I cut off the graph after 10 GiB, but there's apparently someone who claims to
share a file between 1 and 2 TiB (don't know the exact size due to the
binning). Since I can't imagine why someone would share a file that large, I
expect it to be a fake file list entry. Note that there could be more fakes in
my data set. I can't tell which files are fake and which are genuine from the
information in the file lists, but I don't expect the number of fake files to
be very significant.

The "raw" data for this graph is found in
L<dcfilesize|http://g.blicky.net/dcstats.git/tree/dcfilesize>. Because I wasn't
interested in dealing with a text file of 84 million lines, the data is already
binned. The first column is the bin number and the second column the number of
unique files in that bin. The file sizes that each bin represents are between
C<2^(bin+9)> and C<2^(bin+10)>, with the exception of bin 0, which starts at a
file size of 0. The source of the gnuplot script is
L<dcfilesize.plot|http://g.blicky.net/dcstats.git/tree/dcfilesize.plot>.

=head2 Distribution of Files

Another interesting thing to measure is how often files are shared. That is,
how many users have the same file?

[img graph dcfiledist.png ]

Many files are only available from a single user. That's not really a good sign
when you wish to download such a file, but luckily there are also tons of files
that I<are> available from multiple users. What is interesting in this graph
isn't that it follows the L<power law|https://en.wikipedia.org/wiki/Power_law>,
but it's wondering what those outliers could possibly be. There's a collection
of 269 files that has been shared among 831 users, and there appears to be a
similar group of around 510-515 files that is shared among 20 or so users. I've
honestly no idea what those collections could be. Well, yes, I could probably
figure that out from the file lists, but my analysis program doesn't tell me
which files it's talking about and I'm too lazy to fix that.

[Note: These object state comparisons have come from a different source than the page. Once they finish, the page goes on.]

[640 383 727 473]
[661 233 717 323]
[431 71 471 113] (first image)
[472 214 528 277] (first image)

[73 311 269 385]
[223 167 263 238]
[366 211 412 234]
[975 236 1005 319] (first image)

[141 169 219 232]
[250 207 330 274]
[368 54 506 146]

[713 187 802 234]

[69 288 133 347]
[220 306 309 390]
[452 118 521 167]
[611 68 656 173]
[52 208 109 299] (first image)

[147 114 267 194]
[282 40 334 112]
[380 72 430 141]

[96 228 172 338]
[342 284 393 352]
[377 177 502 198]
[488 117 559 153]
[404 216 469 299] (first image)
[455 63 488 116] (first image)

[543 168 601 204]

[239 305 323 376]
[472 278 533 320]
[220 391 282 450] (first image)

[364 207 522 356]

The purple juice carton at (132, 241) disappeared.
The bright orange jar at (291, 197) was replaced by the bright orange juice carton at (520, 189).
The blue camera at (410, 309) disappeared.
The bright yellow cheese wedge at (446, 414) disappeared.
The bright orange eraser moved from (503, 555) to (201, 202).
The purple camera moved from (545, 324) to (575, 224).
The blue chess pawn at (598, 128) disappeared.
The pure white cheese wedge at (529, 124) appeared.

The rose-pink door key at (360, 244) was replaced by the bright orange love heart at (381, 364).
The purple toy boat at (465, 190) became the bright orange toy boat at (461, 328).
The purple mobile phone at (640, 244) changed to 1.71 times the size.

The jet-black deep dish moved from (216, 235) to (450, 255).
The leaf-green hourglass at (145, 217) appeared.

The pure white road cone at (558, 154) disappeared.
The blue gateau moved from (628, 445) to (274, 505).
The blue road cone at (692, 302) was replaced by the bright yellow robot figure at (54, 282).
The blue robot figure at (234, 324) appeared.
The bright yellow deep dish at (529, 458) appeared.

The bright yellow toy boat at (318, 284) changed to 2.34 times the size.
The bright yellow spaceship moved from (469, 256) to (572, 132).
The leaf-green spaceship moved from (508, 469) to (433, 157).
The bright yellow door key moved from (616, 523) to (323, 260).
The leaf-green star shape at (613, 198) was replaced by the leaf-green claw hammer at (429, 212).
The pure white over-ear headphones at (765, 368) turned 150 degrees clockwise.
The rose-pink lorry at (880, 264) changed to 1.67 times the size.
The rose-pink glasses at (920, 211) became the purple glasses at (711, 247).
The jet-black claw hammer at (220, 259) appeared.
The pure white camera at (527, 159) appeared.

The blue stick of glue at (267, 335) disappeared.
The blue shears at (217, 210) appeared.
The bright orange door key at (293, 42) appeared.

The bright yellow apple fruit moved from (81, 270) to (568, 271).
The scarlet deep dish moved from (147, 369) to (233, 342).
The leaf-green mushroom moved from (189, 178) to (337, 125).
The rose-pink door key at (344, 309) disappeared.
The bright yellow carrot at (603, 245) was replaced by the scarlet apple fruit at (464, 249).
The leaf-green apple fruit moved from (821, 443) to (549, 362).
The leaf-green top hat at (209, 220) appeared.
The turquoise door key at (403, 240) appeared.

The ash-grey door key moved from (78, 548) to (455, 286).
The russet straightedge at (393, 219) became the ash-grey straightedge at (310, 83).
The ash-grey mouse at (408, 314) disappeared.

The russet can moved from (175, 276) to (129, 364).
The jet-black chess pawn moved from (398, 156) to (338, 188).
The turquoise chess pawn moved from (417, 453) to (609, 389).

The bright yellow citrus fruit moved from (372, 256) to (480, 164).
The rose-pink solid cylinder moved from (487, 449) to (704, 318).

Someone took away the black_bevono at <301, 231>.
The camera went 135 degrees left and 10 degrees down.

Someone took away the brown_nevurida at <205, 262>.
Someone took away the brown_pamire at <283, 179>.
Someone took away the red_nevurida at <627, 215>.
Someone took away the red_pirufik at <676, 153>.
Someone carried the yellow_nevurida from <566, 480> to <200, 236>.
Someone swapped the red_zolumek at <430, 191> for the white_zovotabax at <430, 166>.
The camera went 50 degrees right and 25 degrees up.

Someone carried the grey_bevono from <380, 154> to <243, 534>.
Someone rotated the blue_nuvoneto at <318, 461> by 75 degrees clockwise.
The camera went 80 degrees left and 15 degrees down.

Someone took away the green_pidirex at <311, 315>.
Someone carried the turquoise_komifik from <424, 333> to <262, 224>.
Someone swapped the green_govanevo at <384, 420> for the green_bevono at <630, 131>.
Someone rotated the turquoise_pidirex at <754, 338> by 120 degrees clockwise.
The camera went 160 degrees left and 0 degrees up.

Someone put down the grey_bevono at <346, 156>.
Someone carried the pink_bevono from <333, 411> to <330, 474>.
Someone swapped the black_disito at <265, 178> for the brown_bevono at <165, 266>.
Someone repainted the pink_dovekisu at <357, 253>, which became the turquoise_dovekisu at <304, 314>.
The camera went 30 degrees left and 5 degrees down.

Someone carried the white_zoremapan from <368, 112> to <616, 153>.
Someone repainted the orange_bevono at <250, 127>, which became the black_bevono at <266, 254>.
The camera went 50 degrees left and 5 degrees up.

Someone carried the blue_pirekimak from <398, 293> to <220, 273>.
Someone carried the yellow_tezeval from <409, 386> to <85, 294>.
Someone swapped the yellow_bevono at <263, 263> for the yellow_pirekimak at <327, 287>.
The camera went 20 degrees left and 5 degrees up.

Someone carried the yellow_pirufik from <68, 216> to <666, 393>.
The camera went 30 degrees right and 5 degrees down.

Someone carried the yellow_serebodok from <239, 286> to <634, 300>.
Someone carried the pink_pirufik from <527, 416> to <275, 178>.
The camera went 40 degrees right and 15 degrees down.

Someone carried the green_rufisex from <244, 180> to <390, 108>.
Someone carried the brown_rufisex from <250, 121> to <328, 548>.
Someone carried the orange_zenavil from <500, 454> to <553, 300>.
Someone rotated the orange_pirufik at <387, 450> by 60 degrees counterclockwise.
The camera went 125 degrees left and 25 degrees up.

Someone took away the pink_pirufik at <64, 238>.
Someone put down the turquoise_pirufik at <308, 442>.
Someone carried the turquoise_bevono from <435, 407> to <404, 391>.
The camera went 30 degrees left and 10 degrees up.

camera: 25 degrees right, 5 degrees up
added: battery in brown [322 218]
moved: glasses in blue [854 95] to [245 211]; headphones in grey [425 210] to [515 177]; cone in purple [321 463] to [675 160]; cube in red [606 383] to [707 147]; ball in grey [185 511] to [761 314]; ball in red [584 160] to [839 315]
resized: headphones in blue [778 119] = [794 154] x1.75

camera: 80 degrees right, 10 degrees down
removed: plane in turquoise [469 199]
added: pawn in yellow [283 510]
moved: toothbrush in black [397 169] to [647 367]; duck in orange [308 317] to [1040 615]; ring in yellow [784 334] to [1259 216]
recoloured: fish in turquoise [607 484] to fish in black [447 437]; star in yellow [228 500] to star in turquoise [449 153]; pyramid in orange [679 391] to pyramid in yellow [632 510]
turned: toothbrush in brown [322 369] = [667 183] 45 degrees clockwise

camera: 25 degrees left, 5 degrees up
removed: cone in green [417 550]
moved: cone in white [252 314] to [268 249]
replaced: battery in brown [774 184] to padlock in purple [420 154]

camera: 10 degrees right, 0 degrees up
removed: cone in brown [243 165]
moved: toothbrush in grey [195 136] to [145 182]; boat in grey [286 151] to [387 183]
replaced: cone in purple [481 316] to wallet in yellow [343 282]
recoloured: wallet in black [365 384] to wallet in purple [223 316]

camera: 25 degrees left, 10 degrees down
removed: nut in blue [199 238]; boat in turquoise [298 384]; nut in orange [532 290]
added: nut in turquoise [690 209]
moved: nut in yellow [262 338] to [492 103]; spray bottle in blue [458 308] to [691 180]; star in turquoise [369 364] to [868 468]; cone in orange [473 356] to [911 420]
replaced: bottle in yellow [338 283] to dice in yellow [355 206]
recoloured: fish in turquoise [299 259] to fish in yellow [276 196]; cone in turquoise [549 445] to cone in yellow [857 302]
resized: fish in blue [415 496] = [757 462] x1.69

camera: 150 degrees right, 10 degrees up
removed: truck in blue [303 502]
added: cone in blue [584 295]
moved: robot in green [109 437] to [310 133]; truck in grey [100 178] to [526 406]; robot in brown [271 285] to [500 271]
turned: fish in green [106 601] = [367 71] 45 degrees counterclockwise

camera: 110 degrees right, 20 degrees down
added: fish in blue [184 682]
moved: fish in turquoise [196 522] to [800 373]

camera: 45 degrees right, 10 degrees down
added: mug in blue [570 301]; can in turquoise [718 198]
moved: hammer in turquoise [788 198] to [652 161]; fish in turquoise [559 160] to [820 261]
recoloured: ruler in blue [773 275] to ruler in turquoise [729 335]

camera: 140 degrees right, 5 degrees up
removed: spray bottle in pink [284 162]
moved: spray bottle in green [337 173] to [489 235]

The graph has been clipped to 600, but there's another interesting outlier. A
single file that has been shared by 5668 users. I'm going to guess that this is
the empty file. There are so many ways to get an empty file somewhere in your
filesystem, after all.

The raw data for this graph is found in
L<dcfiledist|http://g.blicky.net/dcstats.git/tree/dcfiledist>, which lists the
number of times shared and the aggregate number of files. The gnuplot script is
L<dcfiledist.plot|http://g.blicky.net/dcstats.git/tree/dcfiledist.plot>.


=head1 Final Notes

So, erm, what conclusions can we draw from this? That stats are fun, I guess.
If anyone (including me) is going to repeat this experiment on a fresh data
set, make sure to use a more scalable downloading process that I did. My
approach shouldn't be repeated if we wish to keep the Direct Connect network
alive.

Furthermore, keep in mind that this is just a snapshot of a single day on a
single hub. The graphs may look very different when the file lists are
harvested at some other time. And it's also quite likely that different hubs
will have very different share profiles. It could be interesting to try and
graph everything, but I don't have I<that> kind of free time.